Texte d'étude:

Il s’agit aussi de faire reconnaître les spécificités du métier afin de ne plus l’amalgamer avec d’autres tel que le métier d’instituteur ou de formateur en FLE : Oui, il faut davantage professionnaliser la fonction de formateur alphabétisation. On appelle trop souvent des instituteurs primaires ou des professeurs de français / français langue étrangère pour faire ce travail, mais ce n’est pas le même travail
.
En corollaire, c’est aussi la reconnaissance de la spécificité du public concerné par les actions d’alphabétisation qui est en jeu. C’est sensibiliser, faire prendre conscience aux politiques publiques dont dépendent les actions, que les opérateurs sont face à un public adulte hétérogène, peu scolarisé, bien souvent marqué par la précarité ou la vulnérabilité et dont les parcours sont inscrits dans une temporalité longue et personnelle. Au travers de l’enquête, les acteurs de l’alpha défendent la reconnaissance de la variété des finalités des parcours des apprenants (pas uniquement donc en termes d’insertion socioprofessionnelle mais aussi la recherche de socialisation, de participation à la société, d’autonomie dans la vie quotidienne, etc.) et mettent en avant que le formateur en alpha doit pouvoir, avant tout, être en capacité de s’adapter [14] aux particularités du public (groupes hétérogènes, rythmes d’apprentissages variés, hétérogénéité des niveaux, des projets, etc.) Mais il est surtout question de contextualiser les apprentissages en réponse aux besoins des apprenants. De faire reconnaître l’importance des apprentissages ancrés dans leurs réalités et vécus quotidiens, de cette conception des apprentissages, opposée à celle, programmatique et académique du monde scolaire.

Données enregistrées:
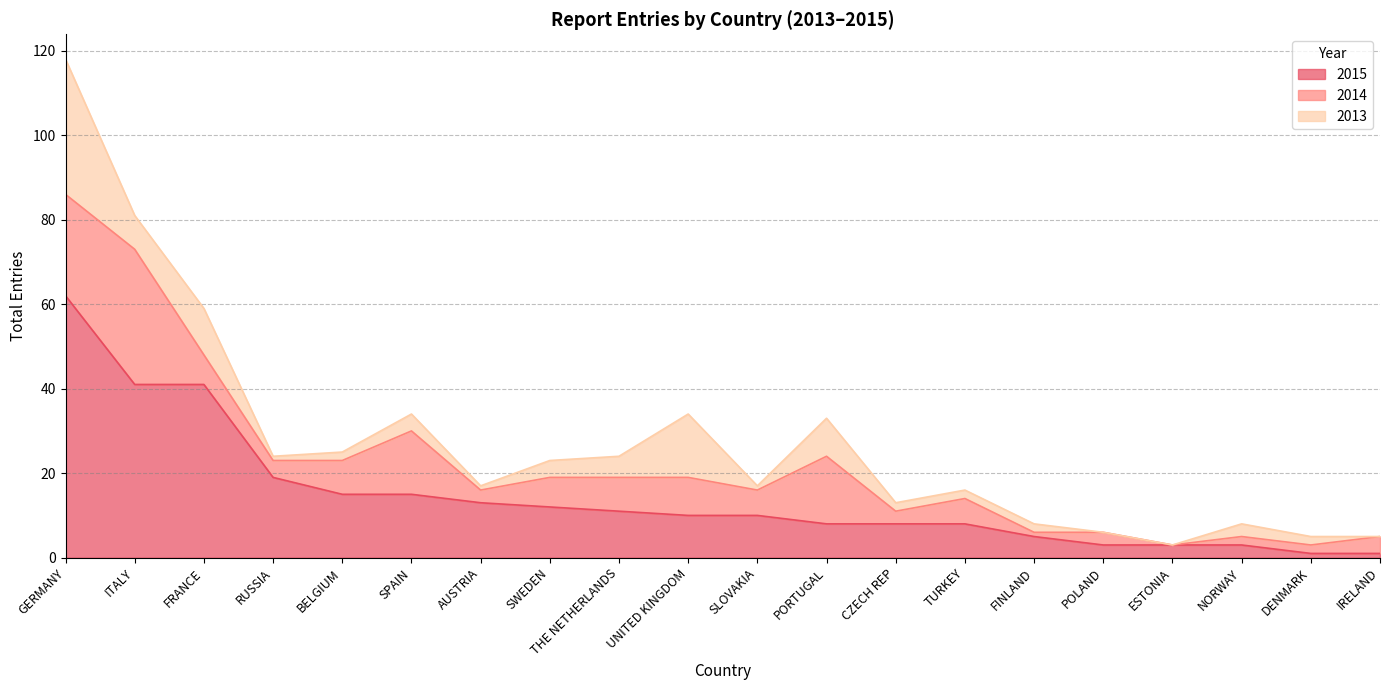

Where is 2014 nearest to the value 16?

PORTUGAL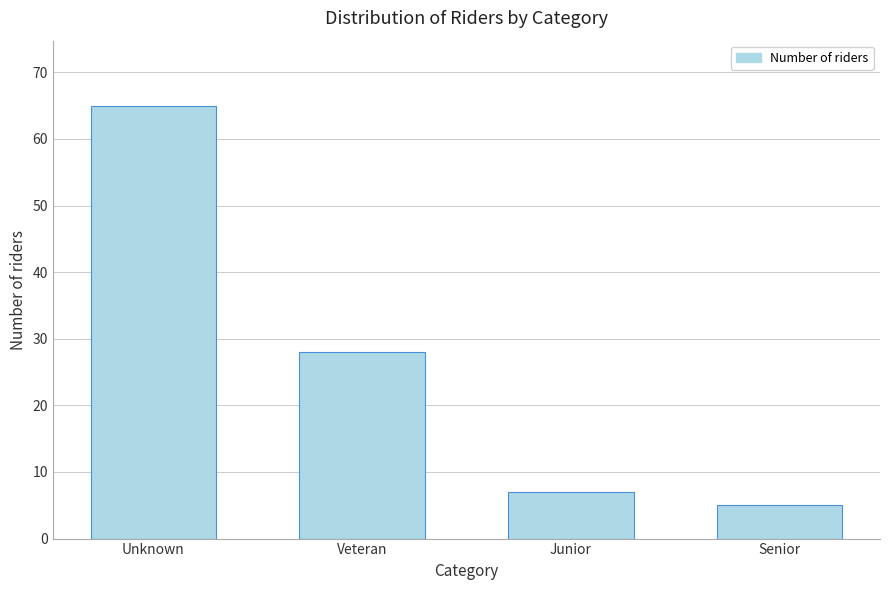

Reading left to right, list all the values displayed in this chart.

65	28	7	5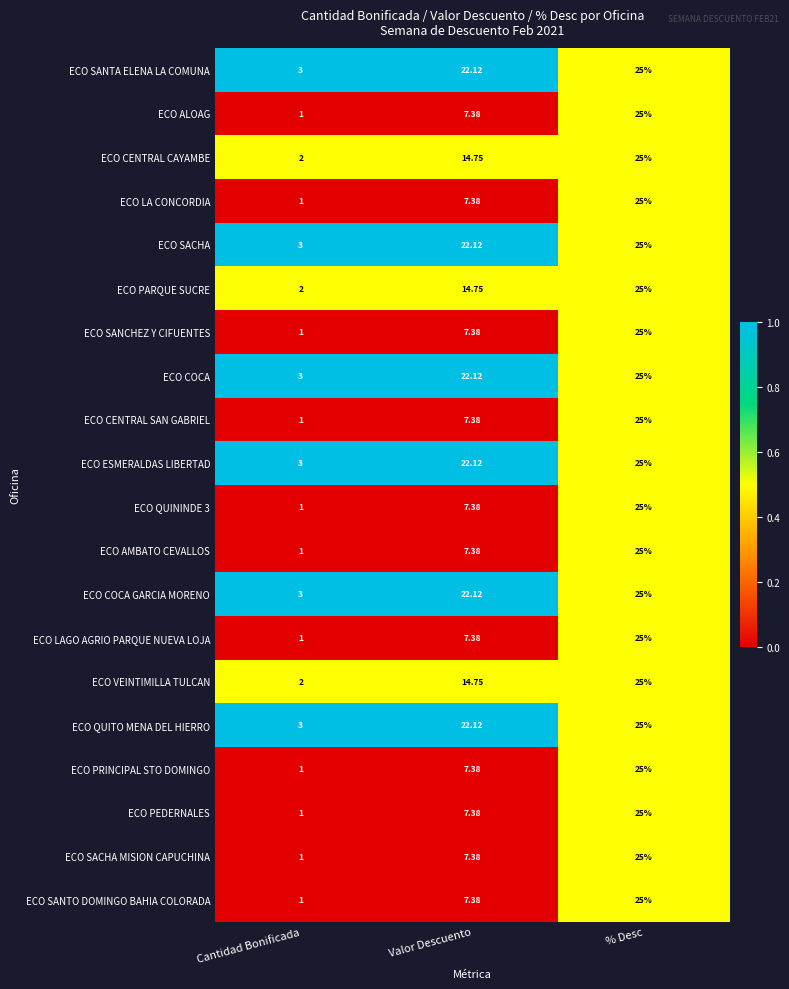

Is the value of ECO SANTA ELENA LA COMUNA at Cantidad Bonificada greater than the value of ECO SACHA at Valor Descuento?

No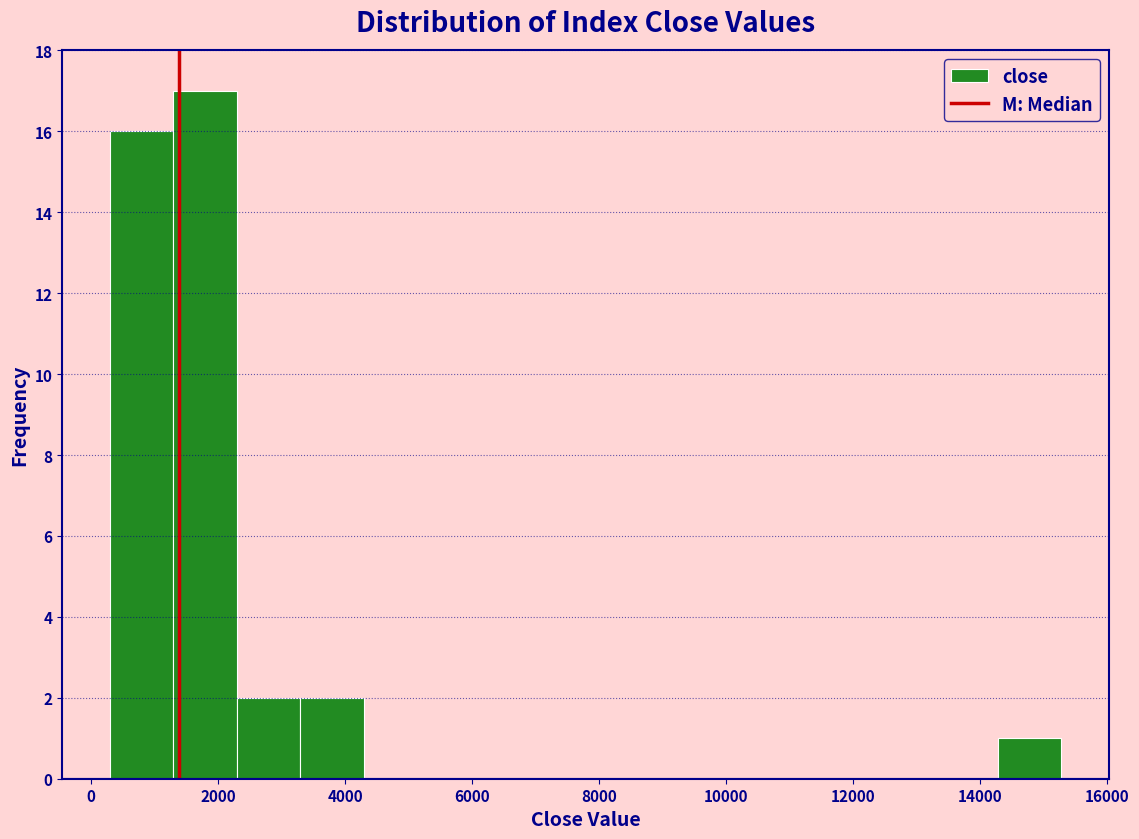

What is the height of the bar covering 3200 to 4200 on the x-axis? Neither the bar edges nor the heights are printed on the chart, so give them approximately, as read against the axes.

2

Questions d'étude:
(a) Dans le texte sur la formation en alphabétisation, relevez toutes les particularités citées entre parenthèses après les mots « aux particularités du public ».
(b) Poursuivez le texte sur la formation en alphabétisation à partir de sa dernière phrase.

Réponses:
(a)
- groupes hétérogènes
- rythmes d'apprentissages variés
- hétérogénéité des niveaux
- hétérogénéité des projets

(b)
Constituer une expertise permettrait donc de faire reconnaitre les spécificités et la singularité des actions d’alpha et du métier de formateur et de le distinguer d’autres métiers, parfois confondus avec ce dernier. Il y a bel et bien, comme le précise François Aballéa, une dimension symbolique présente dans le souhait de professionnalisation, visant la promotion d’une identité
. Et c’est l’un des constats forts de l’enquête : malgré la multiplicité des politiques publiques qui financent l’alphabétisation, les opérateurs d’alphabétisation se reconnaissent comme relevant, appartenant à un « secteur de l’alphabétisation » avec des préoccupations communes et spécifiques [15].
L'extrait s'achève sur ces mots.